What investors should watch now
- Access to daily-life infrastructure. Homes near shopping, schools, clinics, and services usually attract a wider tenant base.
- Transport convenience. In Phuket, travel time often affects demand more than distance on a map.
- Clear rental profile. A long-term rental property must be practical to live in, not only attractive for two-week holidays.
- Neighborhood reputation. Areas with an established urban feel usually offer better liquidity than isolated projects in weak locations.
Who should care most
This news is especially useful for buyers deciding between a resort-style purchase and an urban one.
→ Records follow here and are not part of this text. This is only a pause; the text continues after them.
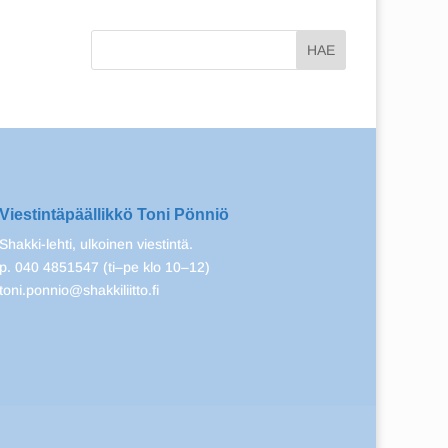
Viestintäpäällikkö Toni Pönniö
Shakki-lehti, ulkoinen viestintä.
p. 040 4851547 (ti–pe klo 10–12)
toni.ponnio@shakkiliitto.fi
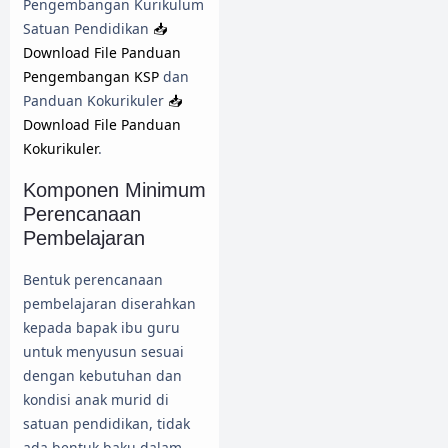
Pengembangan Kurikulum
Satuan Pendidikan
📥
Download File Panduan
Pengembangan KSP
dan
Panduan Kokurikuler
📥
Download File Panduan
Kokurikuler
.
Komponen Minimum
Perencanaan
Pembelajaran
Bentuk perencanaan
pembelajaran diserahkan
kepada bapak ibu guru
untuk menyusun sesuai
dengan kebutuhan dan
kondisi anak murid di
satuan pendidikan, tidak
ada bentuk baku dalam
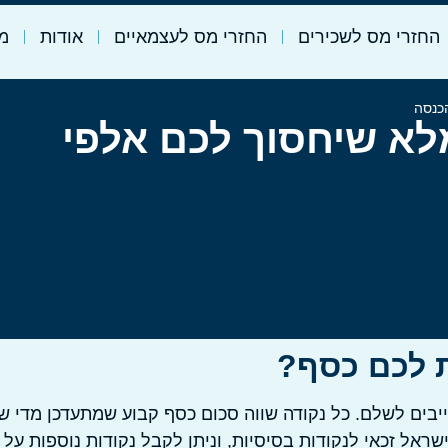
החזרי מס לשכירים
החזרי מס לעצמאיים
אודות
מי
הכנסה
מלא שיחסוך לכם אלפי
ות לכם כסף?
יבים לשלם. כל נקודה שווה סכום כסף קבוע שמתעדכן מדי ש
ראל זכאי לנקודות בסיסיות, וניתן לקבל נקודות נוספות על 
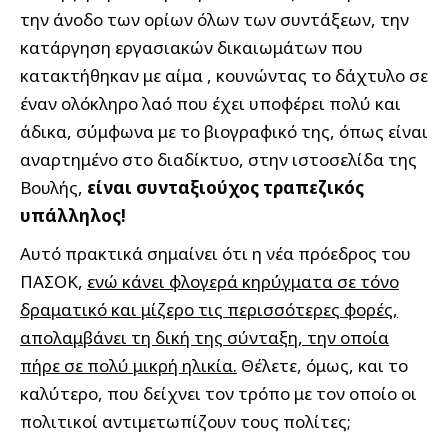
την άνοδο των ορίων όλων των συντάξεων, την
κατάργηση εργασιακών δικαιωμάτων που
κατακτήθηκαν με αίμα , κουνώντας το δάχτυλο σε
έναν ολόκληρο λαό που έχει υποφέρει πολύ και
άδικα, σύμφωνα με το βιογραφικό της, όπως είναι
αναρτημένο στο διαδίκτυο, στην ιστοσελίδα της
Βουλής,
είναι συνταξιούχος τραπεζικός
υπάλληλος!
Αυτό πρακτικά σημαίνει ότι η νέα πρόεδρος του
ΠΑΣΟΚ,
ενώ κάνει φλογερά κηρύγματα σε τόνο
δραματικό και μίζερο τις περισσότερες φορές,
απολαμβάνει τη δική της σύνταξη, την οποία
πήρε σε πολύ μικρή ηλικία.
Θέλετε, όμως, και το
καλύτερο, που δείχνει τον τρόπο με τον οποίο οι
πολιτικοί αντιμετωπίζουν τους πολίτες;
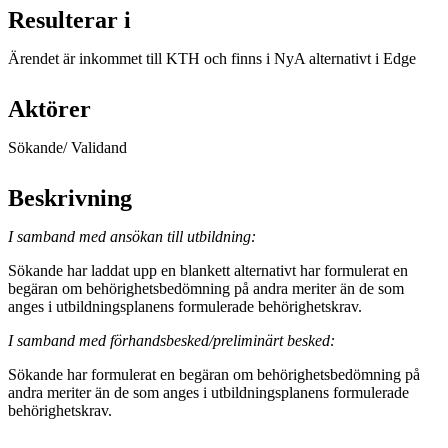
Resulterar i
Ärendet är inkommet till KTH och finns i NyA alternativt i Edge
Aktörer
Sökande/ Validand
Beskrivning
I samband med ansökan till utbildning:
Sökande har laddat upp en blankett alternativt har formulerat en
begäran om behörighetsbedömning på andra meriter än de som
anges i utbildningsplanens formulerade behörighetskrav.
I samband med förhandsbesked/preliminärt besked:
Sökande har formulerat en begäran om behörighetsbedömning på
andra meriter än de som anges i utbildningsplanens formulerade
behörighetskrav.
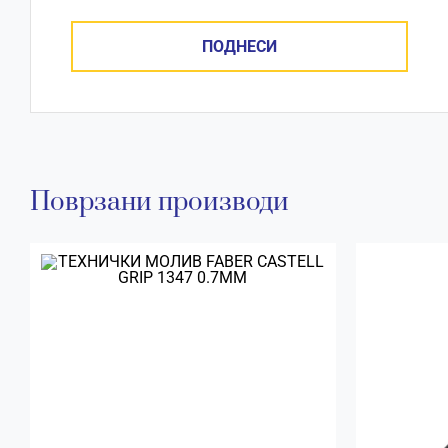
Поврзани производи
If the goal is personal living on the island, Central Phuket makes the central part of Phuket more convenient and more livable. If the goal is investment, the story shows that demand is moving toward projects that serve real daily life, not only vacation demand.
The conservative conclusion for May 2026 is this: Phuket remains a strong market, but its best potential is now concentrated not in abstract “beach proximity” alone, but in the combination of location, infrastructure, and a clear use case. Central Phuket’s expansion is exactly that kind of signal. It does not promise fast gains for every project, but it strengthens the areas where property is truly integrated into the island’s urban economy.